06 - Heat a non-stick skillet over medium heat and lightly grease. Pour batter to form 4-inch pancakes. Cook until bubbles form on surface, flip, and cook until golden brown. Repeat with remaining batter to yield approximately 12 pancakes. Cool slightly.
07 - In a large bowl, whisk together 4 eggs, 1 cup milk, 1/2 cup heavy cream, 1/3 cup sugar, 1 teaspoon vanilla extract, and lemon zest if using until smooth and uniform.
08 - Cut cooled pancakes in half and arrange slightly overlapping in prepared baking dish. Scatter half the macerated berries over pancakes. Pour custard evenly over top, gently pressing pancakes to ensure submersion.
09 - Top with remaining berries. Cover dish with foil and bake for 30 minutes. Remove foil and continue baking 10 minutes until custard is set and top is lightly browned.
10 - Remove from oven and let rest 10 minutes. Dust generously with powdered sugar and serve warm with maple syrup.

# Expert Advice:

01 -
  • You can prep it the night before and slide it into the oven while coffee brews—no flipping required.
  • It feeds a crowd without making you feel frazzled, which is the whole point of celebrating someone special.
  • The combination of fluffy pancakes, creamy custard, and tart berries hits every texture and flavor note at once.
02 -
  • Don't overmix your pancake batter or they'll be tough; those lumps disappear during cooking and create tenderness instead.

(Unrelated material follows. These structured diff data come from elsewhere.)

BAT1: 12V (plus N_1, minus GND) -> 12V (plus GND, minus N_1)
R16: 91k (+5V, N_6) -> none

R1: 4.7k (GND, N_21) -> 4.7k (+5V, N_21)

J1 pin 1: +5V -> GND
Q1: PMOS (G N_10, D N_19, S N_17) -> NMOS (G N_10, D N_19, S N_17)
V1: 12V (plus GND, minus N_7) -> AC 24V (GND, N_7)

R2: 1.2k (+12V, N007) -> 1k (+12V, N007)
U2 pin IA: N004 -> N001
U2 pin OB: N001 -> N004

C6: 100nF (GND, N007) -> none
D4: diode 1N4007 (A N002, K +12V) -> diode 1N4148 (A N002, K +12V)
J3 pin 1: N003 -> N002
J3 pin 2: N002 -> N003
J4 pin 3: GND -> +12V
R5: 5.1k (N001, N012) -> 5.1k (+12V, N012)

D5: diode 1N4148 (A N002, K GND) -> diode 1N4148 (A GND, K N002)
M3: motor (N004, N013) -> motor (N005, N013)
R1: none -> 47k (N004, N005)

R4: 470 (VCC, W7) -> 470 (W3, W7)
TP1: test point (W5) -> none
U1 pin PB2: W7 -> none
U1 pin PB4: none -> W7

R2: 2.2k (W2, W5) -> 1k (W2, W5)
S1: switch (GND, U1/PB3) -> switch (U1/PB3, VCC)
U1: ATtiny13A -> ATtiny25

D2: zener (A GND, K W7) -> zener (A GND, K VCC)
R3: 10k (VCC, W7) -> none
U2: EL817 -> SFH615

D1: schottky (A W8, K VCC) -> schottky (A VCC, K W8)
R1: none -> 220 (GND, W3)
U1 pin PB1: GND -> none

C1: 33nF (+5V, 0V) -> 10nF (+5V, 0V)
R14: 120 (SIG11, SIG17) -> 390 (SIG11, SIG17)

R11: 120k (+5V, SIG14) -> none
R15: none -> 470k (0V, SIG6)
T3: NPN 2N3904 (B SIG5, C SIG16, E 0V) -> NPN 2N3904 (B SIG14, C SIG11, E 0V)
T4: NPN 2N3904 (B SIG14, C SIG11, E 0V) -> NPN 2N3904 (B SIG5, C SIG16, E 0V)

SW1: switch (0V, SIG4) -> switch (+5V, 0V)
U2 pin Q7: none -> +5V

  • The custard needs those 10 minutes of rest after baking, or it will be loose and slide around your plate instead of holding its shape.
03 -
  • If your berries are very wet, drain them in a colander for a few minutes before layering so excess juice doesn't make the pancakes soggy.
  • Don't be tempted to bake this at a higher temperature—it will brown too quickly on top while the custard inside stays underdone.